→ Exercise directions
The word "pixels" occurs in some of the lines below; copy each of those lines.

→ Task material
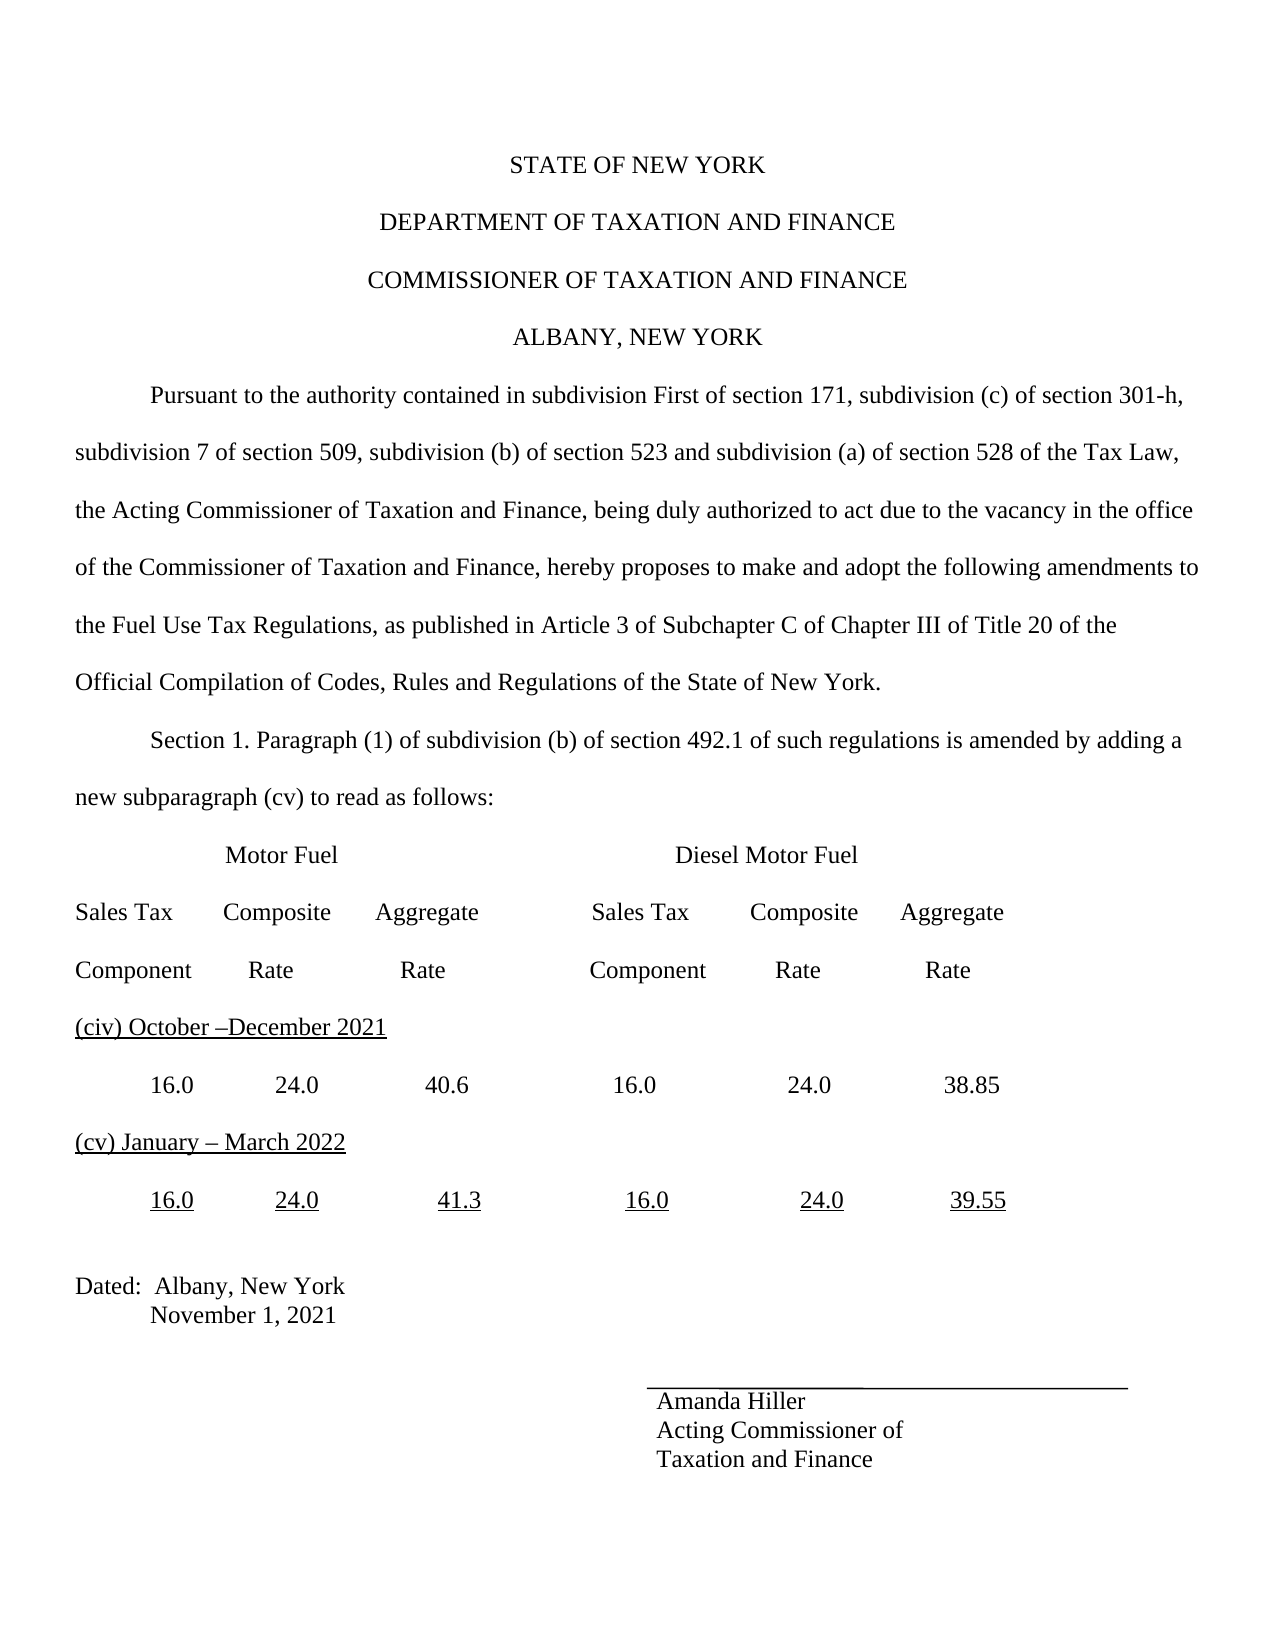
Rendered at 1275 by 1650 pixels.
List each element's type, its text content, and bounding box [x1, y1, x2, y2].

text Sales Tax Composite Aggregate Sales Tax Composite Aggregate [75, 897, 1200, 926]
text ALBANY, NEW YORK [75, 322, 1200, 351]
text Acting Commissioner of [75, 1415, 1200, 1444]
text Dated: Albany, New York [75, 1271, 1200, 1300]
text 16.0 24.0 40.6 16.0 24.0 38.85 [75, 1070, 1200, 1099]
text Component Rate Rate Component Rate Rate [75, 955, 1200, 984]
text Section 1. Paragraph (1) of subdivision (b) of section 492.1 of such regulations is amended by adding a new subparagraph (cv) to read as follows: [75, 725, 1200, 811]
text November 1, 2021 [75, 1300, 1200, 1329]
text DEPARTMENT OF TAXATION AND FINANCE [75, 207, 1200, 236]
text Amanda Hiller [75, 1386, 1200, 1415]
text Pursuant to the authority contained in subdivision First of section 171, subdivision (c) of section 301-h, subdivision 7 of section 509, subdivision (b) of section 523 and subdivision (a) of section 528 of the Tax Law, the Acting Commissioner of Taxation and Finance, being duly authorized to act due to the vacancy in the office of the Commissioner of Taxation and Finance, hereby proposes to make and adopt the following amendments to the Fuel Use Tax Regulations, as published in Article 3 of Subchapter C of Chapter III of Title 20 of the Official Compilation of Codes, Rules and Regulations of the State of New York. [75, 380, 1200, 696]
text Taxation and Finance [75, 1444, 1200, 1472]
text Motor Fuel Diesel Motor Fuel [150, 840, 1200, 869]
text STATE OF NEW YORK [75, 150, 1200, 179]
text 16.0 24.0 41.3 16.0 24.0 39.55 [75, 1185, 1200, 1214]
text COMMISSIONER OF TAXATION AND FINANCE [75, 265, 1200, 294]
text (civ) October –December 2021 [75, 1012, 1200, 1041]
text (cv) January – March 2022 [75, 1127, 1200, 1156]
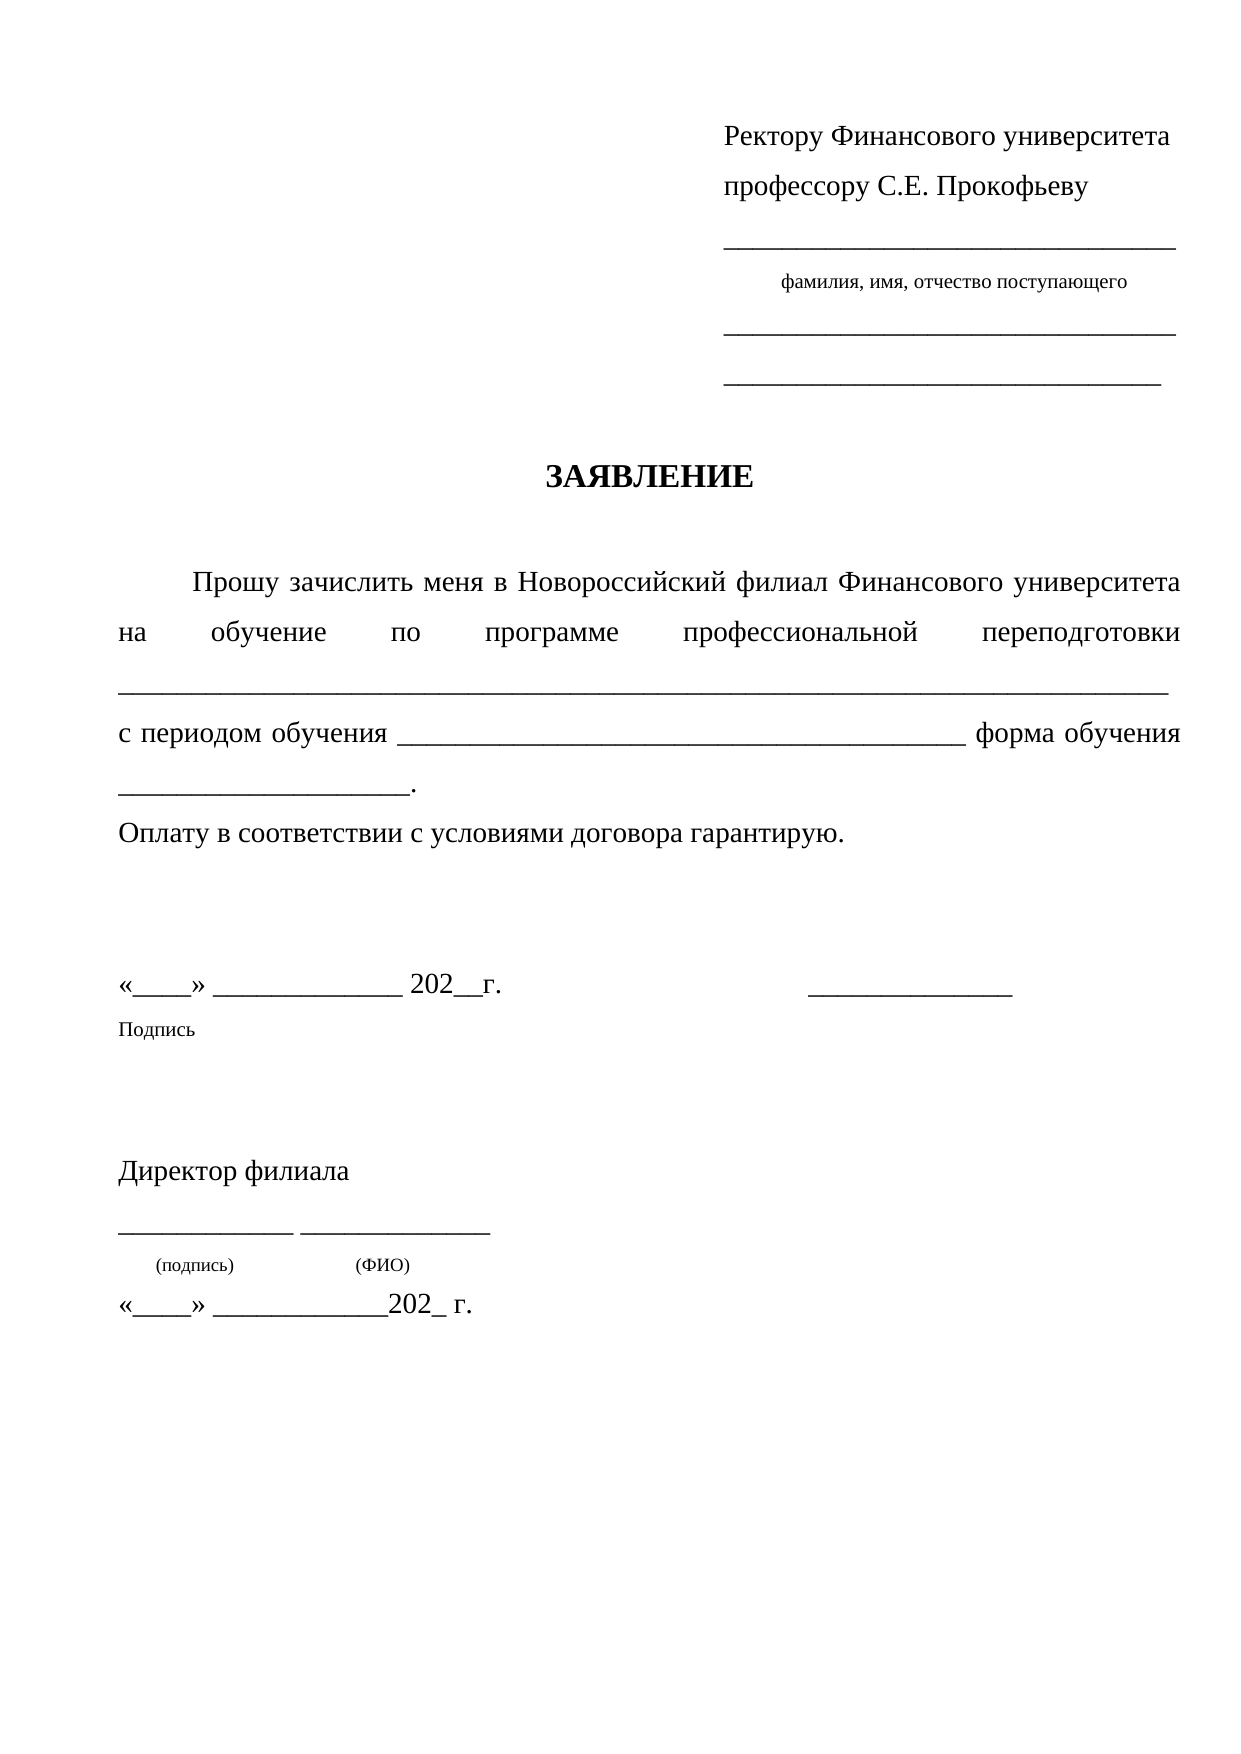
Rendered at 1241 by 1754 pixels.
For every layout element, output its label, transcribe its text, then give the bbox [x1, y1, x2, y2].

→ Task answer
Rendered at 1275 by 1650 pixels.
Rendered at 1241 by 1754 pixels.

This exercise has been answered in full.